The Mechanics of a Real‑World Encounter
Let me give you a concrete example I used in my last campaign:
The party enters the abandoned chapel. A cold wind whistles through broken stained glass, and the floorboards creak under their weight, the smell of incense still lingers and there is a faint echo of songs from the past in the dead of silence. Dust and cobwebs hang in the silence.
I didn’t hand them a pre‑written set of stat blocks; instead I told them:
- The chime that once sang on Sundays now is quiet, for decades.
- A scent of burnt incense lingers, hinting at an ancient ritual gone wrong, perhaps last night?
- An echo of a choir’s hymn can be heard faintly, suggesting something still resides here.
Engage the imagination here. Active the senses. Give them enough to build that image. For me, that just gives me goosebumps.
From there the players decide whether to investigate the echo, search for hidden passages, or call out a spell. The choice feels organic because it stems from sensory details I crafted on the spot, not from a generic AI prompt.
A DM’s Checklist: Keeping Integrity Alive
- Ask for player input before finalizing world elements, better yet, check their backstories and pull some of that in.
- Encourage story‑first over rule‑first; let mechanics serve the narrative.
- Review content for uniformity; real lore has quirks and contradictions that make it believable.
- Maintain a healthy skepticism of posts or materials that look too polished or too generic.
How this old DM sees it. AI is a tool. When you spot an AI‑generated entry, don’t just delete it. Use it as a teaching moment: show why human touch matters, or ask the poster to add their own twist. Sure you can use it. I do all the time. But it is to enhance and refine what I am trying to communcate.
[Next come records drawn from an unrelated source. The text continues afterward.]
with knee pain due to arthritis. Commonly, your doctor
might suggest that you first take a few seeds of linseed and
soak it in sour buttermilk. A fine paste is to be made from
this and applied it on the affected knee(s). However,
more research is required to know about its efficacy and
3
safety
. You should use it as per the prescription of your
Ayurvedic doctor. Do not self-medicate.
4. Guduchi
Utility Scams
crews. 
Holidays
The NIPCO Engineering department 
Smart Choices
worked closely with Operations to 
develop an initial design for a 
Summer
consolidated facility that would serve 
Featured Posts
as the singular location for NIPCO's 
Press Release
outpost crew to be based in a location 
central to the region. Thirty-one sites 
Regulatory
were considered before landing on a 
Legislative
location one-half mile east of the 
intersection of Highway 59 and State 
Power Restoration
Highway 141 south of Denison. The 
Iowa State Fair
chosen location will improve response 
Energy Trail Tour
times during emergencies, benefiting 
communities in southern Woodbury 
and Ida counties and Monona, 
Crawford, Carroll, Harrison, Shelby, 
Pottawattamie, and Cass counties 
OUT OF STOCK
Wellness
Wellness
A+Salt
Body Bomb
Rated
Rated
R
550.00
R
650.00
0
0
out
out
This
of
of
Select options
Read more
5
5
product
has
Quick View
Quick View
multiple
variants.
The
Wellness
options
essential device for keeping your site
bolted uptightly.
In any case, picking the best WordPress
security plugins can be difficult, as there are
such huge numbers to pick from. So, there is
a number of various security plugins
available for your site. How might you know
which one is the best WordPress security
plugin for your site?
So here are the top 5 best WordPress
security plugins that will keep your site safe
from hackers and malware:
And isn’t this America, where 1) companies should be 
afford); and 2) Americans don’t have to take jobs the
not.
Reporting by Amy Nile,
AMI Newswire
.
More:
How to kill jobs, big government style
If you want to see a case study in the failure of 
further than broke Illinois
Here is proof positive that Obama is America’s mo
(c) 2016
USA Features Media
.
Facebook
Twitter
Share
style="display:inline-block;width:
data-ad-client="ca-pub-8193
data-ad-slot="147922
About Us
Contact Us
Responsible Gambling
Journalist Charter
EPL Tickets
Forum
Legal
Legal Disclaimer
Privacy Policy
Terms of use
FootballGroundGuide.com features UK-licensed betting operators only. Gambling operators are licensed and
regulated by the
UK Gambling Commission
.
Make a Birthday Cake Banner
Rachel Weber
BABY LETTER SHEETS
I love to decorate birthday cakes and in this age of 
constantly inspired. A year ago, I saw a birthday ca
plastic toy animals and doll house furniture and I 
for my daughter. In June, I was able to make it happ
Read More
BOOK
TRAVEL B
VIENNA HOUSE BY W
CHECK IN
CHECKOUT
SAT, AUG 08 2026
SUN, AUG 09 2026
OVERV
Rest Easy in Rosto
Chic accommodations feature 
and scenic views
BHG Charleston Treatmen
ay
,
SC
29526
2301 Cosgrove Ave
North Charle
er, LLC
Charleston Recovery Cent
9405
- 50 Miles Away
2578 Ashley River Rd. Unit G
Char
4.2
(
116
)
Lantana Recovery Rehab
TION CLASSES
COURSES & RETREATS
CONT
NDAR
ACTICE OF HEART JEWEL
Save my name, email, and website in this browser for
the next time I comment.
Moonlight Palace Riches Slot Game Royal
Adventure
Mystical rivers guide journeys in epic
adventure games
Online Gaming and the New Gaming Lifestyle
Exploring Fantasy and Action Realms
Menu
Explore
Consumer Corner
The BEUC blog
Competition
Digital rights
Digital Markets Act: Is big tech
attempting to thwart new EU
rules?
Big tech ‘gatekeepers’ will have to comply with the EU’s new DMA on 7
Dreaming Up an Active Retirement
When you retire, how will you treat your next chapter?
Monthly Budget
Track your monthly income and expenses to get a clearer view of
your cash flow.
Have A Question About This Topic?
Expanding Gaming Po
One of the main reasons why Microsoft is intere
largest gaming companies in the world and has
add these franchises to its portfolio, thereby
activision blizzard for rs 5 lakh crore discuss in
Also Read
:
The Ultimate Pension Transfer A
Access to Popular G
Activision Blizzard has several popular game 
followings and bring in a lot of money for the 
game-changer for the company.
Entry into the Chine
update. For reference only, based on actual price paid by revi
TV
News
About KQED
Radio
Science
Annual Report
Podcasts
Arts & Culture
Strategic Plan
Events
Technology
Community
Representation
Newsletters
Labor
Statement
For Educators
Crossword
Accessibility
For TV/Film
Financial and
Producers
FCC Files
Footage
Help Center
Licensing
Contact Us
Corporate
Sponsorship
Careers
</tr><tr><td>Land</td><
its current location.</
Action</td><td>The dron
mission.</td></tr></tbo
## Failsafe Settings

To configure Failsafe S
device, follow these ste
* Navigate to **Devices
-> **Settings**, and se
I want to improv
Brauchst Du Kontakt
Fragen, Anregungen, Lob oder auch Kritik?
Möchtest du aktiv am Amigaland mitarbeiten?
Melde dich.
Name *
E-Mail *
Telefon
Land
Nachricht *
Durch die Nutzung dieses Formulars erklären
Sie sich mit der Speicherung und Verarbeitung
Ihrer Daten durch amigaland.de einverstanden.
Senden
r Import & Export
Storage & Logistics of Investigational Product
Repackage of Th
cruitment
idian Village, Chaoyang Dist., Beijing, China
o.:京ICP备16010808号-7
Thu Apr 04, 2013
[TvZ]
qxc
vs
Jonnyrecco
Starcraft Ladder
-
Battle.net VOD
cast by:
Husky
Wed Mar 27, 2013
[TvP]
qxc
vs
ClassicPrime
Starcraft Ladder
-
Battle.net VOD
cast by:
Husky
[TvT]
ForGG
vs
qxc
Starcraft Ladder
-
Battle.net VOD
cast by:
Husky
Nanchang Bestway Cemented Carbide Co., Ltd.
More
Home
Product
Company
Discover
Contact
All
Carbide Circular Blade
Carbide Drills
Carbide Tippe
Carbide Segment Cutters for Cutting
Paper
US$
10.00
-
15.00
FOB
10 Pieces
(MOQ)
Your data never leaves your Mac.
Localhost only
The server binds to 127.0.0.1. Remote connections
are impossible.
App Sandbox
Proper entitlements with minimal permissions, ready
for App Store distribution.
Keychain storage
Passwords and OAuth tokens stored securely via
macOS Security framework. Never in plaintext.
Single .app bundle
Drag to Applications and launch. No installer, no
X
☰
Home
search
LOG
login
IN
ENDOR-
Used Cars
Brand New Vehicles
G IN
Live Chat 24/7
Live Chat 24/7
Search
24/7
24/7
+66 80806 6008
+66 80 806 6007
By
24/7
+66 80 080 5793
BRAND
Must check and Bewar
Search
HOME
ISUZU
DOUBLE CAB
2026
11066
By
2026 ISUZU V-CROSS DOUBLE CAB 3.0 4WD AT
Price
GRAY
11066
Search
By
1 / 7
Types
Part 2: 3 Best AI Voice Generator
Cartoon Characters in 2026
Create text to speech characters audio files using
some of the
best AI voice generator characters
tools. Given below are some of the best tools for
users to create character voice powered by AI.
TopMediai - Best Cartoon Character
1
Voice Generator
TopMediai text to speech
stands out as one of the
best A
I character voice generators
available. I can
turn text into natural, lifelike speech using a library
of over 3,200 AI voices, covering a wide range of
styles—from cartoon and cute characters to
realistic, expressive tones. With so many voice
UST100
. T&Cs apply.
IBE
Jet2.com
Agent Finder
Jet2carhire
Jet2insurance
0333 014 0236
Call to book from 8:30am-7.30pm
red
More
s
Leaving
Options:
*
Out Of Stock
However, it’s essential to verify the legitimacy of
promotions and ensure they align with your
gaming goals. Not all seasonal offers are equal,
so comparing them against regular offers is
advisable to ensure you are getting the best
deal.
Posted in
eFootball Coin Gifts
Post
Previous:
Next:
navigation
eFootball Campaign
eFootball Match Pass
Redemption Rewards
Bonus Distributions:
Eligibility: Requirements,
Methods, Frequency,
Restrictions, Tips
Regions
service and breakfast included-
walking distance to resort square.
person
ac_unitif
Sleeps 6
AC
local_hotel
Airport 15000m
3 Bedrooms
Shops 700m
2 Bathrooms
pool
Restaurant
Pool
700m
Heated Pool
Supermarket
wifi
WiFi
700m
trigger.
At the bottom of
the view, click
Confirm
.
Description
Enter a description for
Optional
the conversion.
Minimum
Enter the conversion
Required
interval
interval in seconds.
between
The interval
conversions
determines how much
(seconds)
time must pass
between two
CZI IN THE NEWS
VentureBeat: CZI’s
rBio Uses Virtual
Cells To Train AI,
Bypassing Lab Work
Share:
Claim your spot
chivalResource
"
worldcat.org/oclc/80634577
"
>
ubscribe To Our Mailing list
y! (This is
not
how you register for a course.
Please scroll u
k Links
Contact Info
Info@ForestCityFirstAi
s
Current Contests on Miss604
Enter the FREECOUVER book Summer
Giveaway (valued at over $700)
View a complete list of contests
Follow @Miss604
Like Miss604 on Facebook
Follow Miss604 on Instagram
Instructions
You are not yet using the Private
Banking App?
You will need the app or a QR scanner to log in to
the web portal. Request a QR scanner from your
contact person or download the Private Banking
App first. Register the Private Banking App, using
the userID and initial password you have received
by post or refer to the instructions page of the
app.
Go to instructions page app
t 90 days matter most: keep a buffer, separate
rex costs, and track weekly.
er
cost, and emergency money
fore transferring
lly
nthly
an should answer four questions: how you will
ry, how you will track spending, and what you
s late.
The Future of Human Creativity in Tabletop RPGs
The debate isn’t about banning tools; it’s about preserving the spirit of adventure. AI can help you draft a quick map or generate names, but it can’t replace the spark that comes from a DM’s hand and a player’s imagination.
- Use AI as a tool, not a crutch.
- Blend machine output with personal flair; add your own flavor to any template.
- Keep the conversation alive by asking open‑ended questions: What does that echo feel like? Why would a relic be hidden here?
Quick Tips for Your Next Session
- Inject personality into NPCs; give them quirks that players can notice.
- Let sensory details guide the plot, not just combat stats.
- Challenge your players with moral choices rather than preset outcomes.
- Keep an eye on consistency—a world that changes without reason feels artificial.
A Dry Joke for the Road Ahead
Why did the DM refuse to use AI‑generated dice? Because every time it rolled, the outcome was predictably boring.
“I’ve seen goblins, dragons, and the occasional rogue AI that spits out more than it thinks.” – Grizzled DM at the edge of a firelit tavern
Till Next Time…
Keep your torches lit, your dice ready, and never forget: a world built by hands—human or otherwise—is only as good as the stories you tell within it.
What will you do when an AI‑generated idea lands on your table?